I have heard this rumor from 'Motor Magazine', who recently did a test of the R32-35 models. Someone mentioned that at 100,000 kilometers (60,000 miles), you have to pull the motor, disassemble, and re-spray the plasma coating on the cylinder walls. Does anyone have any more information about this? I'll try to find out what I can from the sources at Nissan I have, but I don't know how much they'll know about service since the car isn't released yet...

If so, cylinder sleeves will be a bit hit, and might as well over-bore and increase the stroke while you are in there ;)

JB,

I'll call Nissan japan this week...hopefully its false but if its true, haha money to be made...LOL...

I have now read that the rumor about the cylinder liners is not true. So, probably just another wild rumor indeed! I was questioning why Nissan would do that instead of just using cylinder sleeves if it were so unreliable...

JB, yeah FASLE...I called my buddy in Japan who is a NISMO certified Machanic...

he was a little confussed at first...My japaense is so rusty...i explained the wrong part at first...

JB, yeah FASLE...I called my buddy in Japan who is a NISMO certified Machanic...

he was a little confussed at first...My japaense is so rusty...i explained the wrong part at first...

Thanks for checking! I guess the guy that made that quote in Motor Magazine doesn't know what the hell he is talking about.

JB,

yeah there are just to many TOOO MANY rumors out there right now...We all just have to wait till it hits our parking lots! hehe!

JB,

yeah there are just to many TOOO MANY rumors out there right now...We all just have to wait till it hits our parking lots! hehe!

RE: plasma liner
it is my understanding that the plasma liner has been extensively tested and should pose no problem with most applications; it hasn't been over-engineered necessarily, but it certainly seems to have been designed to operate up to 600 HP using OEM equipment under racetrack conditions.

The following article published by:
Plasma Spraying of Lightweight Engine Blocks
G. Barbezat
Sulzer Metco AG (Switzerland), Wohlen, Switzerland
K.Harrison
Sulzer Metco (UK) Ltd, Risca, Gwent

Coating Performances in Engines-
Systematic friction measurement studies in gasoline and diesel test engines have shown that the plasma sprayed coating can contribute significantly to the reduction of the friction between the piston group and the cylinder liner in comparison to cast iron. Depending of the choice of the piston ring material and of the tangential stress of the ring a 20 to 30% reduction in friction was measured in test engines. The measurements of friction were done in the Institute FEV in Aachen, Germany. The results show that a significant improvement in comparison with cast iron can be achieved.

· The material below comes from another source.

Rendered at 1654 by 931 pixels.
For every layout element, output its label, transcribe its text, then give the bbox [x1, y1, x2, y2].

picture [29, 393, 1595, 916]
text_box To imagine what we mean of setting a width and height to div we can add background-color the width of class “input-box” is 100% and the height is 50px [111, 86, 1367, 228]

In particular, the tangential stresses of the third ring can be significantly reduced, the critical limit is located at about 10 N. A value of 20 N can be recommended compared to the standard value of 40 N for cast iron. The geometry of the ring also plays a certain role. With optimization of the piston ring geometry, materials and tangential stresses, a potential of 30% reduction of friction in comparison with cast iron is possible.
Measurement of oil consumption has also shown that a reduction by a factor two in comparison with cast iron is possible. In this case the topography after finishing plays an important role.
The oil consumption is directly dependent on the surface topography after machining. The best results are achieved with a value of Ra 0.2 microns. If the Ra value after machining is Ra 0.6 microns or more no improvement in comparison with cast iron can be expected.
An extremely low wear rate relative to cast iron was measured in engine testing. After 150,000 km the wear on the top ring area was about only 10 microns. Also in a high loaded diesel engine the plasma sprayed coating showed a significantly lower level of wear in comparison with cast iron. In a diesel engine for automotive with a power level of 50 kw/l the measured wear on the rings and on the liner was a factor of two lower than cast iron [11] after 300 hours full power enduration test.
The results from engine testing have been confirmed in series production engines for both gasoline and diesel fuels.
- Formula1 and Formula3 for racing in 1999
- Motorcycle engine in 2000
- Large volume I5, I6 diesel for VW in 2002
Additionally several prototypes of modern gasoline and diesel engines are now involved in long term testing. The test results havw been confirmed in Europe and Japan by several engine manufacturers."

So it seems the technology has been in place for a reasonable period of time, appears to be economical, and have nominal wear rates under most conditions. According to above data, it should have ~ 10 microns of wear over 150,000 km (93,205 miles). The coating applied to the GT-R bore is 150 microns, which is the same as used in this study. That works for me.